4. In sede di appello proposto dalla Agenzia delle entrate si costituivano sia il fallimento che la contribuente in proprio.

5. La Commissione tributaria regionale rigettava l’appello proposto dalla Agenzia delle entrate, rilevando che l’atto di cessione dei diritti del 5-11-2001 era stato sottoposto a tassazione dall’Agenzia delle entrate il 14-11-2001, quando si era avverata la condizione sospensiva del definitivo rilascio della concessione da parte del Comune di Carrara.
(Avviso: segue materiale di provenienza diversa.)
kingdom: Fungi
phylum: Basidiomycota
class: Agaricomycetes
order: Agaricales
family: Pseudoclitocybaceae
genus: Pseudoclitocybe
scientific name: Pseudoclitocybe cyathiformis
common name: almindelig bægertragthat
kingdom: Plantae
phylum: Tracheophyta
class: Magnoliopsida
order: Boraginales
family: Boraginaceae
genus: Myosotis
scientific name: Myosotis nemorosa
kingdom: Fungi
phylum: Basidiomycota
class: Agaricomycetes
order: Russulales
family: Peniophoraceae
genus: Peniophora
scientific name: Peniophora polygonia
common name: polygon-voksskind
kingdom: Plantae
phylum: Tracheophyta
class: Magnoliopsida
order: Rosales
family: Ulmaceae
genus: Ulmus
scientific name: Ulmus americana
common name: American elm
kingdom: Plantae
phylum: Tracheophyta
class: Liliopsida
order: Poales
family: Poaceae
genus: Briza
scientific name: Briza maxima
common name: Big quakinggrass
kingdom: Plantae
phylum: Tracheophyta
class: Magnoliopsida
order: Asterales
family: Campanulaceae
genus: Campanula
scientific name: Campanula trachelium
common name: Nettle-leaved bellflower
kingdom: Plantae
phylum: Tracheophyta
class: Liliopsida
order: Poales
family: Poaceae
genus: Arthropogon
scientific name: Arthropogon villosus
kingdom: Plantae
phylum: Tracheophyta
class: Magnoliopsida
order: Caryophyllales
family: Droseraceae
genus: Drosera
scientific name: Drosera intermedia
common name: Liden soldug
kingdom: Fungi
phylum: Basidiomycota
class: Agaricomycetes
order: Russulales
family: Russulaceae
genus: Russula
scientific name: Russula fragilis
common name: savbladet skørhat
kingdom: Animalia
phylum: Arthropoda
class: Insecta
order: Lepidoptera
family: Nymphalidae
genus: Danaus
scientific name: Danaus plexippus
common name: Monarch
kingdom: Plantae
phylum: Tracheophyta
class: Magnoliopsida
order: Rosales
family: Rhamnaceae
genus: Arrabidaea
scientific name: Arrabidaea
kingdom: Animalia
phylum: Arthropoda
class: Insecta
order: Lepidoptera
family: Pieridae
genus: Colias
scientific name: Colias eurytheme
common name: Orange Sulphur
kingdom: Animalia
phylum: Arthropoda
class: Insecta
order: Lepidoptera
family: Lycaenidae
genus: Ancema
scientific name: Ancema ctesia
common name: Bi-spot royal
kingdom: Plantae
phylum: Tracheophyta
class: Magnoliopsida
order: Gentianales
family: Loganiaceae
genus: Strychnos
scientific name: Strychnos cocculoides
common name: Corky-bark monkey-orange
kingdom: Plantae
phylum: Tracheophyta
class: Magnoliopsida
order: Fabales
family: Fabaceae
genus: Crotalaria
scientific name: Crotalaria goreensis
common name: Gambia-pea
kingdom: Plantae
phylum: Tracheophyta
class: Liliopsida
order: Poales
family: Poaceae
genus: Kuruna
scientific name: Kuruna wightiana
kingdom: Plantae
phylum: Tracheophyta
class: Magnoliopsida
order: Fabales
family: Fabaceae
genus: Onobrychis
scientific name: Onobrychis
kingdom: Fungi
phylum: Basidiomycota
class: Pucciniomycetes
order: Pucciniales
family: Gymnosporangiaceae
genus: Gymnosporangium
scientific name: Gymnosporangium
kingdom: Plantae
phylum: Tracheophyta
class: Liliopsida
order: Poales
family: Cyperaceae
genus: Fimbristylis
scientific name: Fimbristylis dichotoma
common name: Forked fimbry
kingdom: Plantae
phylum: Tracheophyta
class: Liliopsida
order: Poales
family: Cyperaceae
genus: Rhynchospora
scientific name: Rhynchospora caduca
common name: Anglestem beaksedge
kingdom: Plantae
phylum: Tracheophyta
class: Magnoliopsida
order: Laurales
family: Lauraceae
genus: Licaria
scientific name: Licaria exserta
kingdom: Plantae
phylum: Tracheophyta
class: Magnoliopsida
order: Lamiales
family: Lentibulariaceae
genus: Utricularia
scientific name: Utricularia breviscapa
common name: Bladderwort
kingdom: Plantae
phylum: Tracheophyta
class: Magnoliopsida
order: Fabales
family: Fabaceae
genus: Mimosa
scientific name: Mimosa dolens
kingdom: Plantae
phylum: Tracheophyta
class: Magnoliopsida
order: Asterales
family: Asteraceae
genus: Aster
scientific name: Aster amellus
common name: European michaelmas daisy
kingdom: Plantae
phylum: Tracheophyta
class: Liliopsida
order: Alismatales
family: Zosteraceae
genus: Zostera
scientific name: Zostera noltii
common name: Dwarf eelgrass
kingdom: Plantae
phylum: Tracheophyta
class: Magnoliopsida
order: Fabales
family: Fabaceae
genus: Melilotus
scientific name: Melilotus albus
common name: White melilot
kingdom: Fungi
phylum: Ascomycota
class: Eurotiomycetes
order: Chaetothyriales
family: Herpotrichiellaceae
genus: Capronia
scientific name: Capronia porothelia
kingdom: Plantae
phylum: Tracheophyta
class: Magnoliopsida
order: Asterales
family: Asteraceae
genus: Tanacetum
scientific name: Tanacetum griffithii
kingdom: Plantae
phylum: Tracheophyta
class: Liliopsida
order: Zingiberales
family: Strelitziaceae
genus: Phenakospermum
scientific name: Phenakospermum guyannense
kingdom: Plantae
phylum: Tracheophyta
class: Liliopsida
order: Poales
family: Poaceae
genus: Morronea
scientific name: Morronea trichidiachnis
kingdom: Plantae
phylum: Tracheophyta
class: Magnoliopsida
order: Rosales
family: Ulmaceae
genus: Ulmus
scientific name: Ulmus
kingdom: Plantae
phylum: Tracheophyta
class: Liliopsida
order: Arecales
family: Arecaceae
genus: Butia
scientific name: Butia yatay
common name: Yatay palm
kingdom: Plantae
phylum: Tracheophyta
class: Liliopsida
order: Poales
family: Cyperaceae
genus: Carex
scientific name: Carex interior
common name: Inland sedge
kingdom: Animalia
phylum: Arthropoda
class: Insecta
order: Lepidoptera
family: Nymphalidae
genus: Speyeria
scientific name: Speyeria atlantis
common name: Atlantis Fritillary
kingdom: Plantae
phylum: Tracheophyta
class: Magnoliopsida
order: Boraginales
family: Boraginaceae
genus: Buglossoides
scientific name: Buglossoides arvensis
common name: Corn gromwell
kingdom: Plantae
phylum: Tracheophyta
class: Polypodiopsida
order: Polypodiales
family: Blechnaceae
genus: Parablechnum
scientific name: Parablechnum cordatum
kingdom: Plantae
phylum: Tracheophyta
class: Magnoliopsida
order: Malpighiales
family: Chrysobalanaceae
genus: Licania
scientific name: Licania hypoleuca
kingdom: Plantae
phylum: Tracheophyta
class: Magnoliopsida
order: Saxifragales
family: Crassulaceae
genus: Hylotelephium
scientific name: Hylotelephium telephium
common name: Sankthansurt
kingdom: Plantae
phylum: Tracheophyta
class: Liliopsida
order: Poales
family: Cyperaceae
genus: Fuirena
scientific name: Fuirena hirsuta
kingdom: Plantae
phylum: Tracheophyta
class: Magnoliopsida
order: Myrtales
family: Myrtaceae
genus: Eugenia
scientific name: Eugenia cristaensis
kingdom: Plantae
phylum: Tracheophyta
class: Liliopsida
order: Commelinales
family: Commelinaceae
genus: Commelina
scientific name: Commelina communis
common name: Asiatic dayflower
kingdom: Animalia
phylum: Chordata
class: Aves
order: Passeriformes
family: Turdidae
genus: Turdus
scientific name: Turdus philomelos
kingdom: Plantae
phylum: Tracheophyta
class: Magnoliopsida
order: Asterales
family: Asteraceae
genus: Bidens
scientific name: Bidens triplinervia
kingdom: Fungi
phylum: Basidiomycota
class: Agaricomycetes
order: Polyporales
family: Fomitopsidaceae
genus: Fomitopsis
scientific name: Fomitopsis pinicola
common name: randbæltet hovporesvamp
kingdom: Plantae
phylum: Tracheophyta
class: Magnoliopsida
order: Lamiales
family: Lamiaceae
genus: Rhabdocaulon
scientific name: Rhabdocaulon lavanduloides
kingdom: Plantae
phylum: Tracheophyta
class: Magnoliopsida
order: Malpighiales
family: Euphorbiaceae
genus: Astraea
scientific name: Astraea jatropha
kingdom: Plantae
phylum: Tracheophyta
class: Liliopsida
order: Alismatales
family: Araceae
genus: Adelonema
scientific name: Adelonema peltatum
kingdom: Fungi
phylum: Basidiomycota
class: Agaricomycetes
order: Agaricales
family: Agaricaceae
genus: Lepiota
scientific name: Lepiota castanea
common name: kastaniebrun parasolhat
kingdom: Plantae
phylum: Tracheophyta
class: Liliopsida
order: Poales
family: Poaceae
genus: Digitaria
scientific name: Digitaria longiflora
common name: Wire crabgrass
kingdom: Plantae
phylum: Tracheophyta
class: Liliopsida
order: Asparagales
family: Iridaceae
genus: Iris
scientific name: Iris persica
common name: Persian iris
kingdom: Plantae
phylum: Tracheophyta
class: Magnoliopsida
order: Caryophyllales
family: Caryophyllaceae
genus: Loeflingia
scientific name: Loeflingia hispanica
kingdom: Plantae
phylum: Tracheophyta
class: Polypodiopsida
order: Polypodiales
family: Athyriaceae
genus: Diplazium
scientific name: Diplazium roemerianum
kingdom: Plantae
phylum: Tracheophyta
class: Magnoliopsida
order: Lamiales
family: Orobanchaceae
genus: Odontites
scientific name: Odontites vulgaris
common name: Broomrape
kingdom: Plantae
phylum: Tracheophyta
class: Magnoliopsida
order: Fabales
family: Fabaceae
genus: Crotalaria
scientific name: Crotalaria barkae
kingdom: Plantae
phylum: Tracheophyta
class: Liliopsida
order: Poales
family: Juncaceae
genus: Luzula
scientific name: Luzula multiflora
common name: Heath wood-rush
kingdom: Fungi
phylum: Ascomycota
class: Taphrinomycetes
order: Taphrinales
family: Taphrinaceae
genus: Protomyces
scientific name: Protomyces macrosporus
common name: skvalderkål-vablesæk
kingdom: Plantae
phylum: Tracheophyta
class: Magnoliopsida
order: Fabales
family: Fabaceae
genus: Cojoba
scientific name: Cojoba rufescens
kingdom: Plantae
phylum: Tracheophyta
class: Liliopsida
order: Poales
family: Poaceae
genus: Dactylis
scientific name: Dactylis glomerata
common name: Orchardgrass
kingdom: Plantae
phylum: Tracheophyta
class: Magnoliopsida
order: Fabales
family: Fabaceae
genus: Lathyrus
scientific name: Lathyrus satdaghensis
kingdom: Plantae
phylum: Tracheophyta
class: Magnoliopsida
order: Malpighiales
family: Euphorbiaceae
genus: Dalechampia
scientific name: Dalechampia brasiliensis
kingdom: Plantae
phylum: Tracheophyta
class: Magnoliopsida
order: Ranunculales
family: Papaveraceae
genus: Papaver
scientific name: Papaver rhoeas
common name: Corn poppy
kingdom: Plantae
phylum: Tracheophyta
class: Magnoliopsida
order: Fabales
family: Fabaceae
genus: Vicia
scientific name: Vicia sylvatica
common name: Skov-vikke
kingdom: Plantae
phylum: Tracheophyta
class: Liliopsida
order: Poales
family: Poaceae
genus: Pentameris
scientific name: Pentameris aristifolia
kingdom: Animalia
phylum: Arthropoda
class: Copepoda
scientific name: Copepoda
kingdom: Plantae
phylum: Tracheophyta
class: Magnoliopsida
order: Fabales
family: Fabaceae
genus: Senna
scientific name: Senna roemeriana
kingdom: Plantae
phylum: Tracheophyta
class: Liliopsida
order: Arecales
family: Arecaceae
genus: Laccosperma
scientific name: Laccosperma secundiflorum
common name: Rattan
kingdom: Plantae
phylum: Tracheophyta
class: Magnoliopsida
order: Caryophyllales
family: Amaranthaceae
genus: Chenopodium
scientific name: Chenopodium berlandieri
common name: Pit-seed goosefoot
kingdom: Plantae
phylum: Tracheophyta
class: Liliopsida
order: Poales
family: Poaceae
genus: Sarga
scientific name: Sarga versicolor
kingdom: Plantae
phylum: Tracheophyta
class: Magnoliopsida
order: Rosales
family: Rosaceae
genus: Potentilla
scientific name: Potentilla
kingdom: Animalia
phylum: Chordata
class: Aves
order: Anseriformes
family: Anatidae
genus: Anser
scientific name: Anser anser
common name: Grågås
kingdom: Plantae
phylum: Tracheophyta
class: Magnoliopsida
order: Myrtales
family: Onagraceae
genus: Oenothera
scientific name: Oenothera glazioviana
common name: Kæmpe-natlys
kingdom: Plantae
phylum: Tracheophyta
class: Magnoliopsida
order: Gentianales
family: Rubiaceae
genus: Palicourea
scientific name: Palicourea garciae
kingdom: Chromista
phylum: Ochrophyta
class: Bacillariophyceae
Tale atto di cessione era stato qualificato come atto traslativo di diritti reali, e come tale era stato sottoposto a imposta di registro. La somma di Lire 1.500.000.000 era il corrispettivo della cessione, sicchè tale prezzo scontava l’imposta di registro, ma non determinava un “reddito”. L’art. 67, comma 1, lett. h del Tuir, all’epoca vigente, si riferiva in realtà, in base alla sua formulazione (“concessioni in usufrutto”) solo ai contratti ad efficacia obbligatoria, come la sublocazione, l’affitto, la locazione, il noleggio e le concessioni in uso. Erano, dunque, contratti che non riguardavano i diritti reali sui beni, ma determinavano a favore del proprietario la nascita di un reddito, inteso come frutto civile ai sensi dell’art. 820 c.c., comma 3. La cessione del diritto di usufrutto, però, doveva avere durata temporanea, mentre l’atto di cessione di diritti sulle cave “fa scomparire definitivamente dalla scena il cedente e ad esso si sostituisce il cessionario”, il quale diveniva il nuovo interlocutore della pubblica amministrazione.

6. Avverso tale sentenza propone ricorso per cassazione l’Agenzia delle entrate.

7. E’ rimasta intimato il fallimento.

9. La Procura Generale ha depositato le proprie conclusioni scritte ex art. 380 bis 1 c.p.c., chiedendo dichiararsi l’inammissibilità del ricorso nei confronti di S.A. in proprio per inesistenza della notifica, nonchè l’inammissibilità del ricorso nei confronti del fallimento S..

8. Con ordinanza interlocutoria 30408/2018 questa Corte, ritenendo sussistente una ipotesi di litisconsorzio necessario, in quanto S.A. si era costituita sia in primo che in secondo grado di giudizio, ha ordinato l’integrazione del contraddittorio nei confronti di S.A., che è rimasta intimata.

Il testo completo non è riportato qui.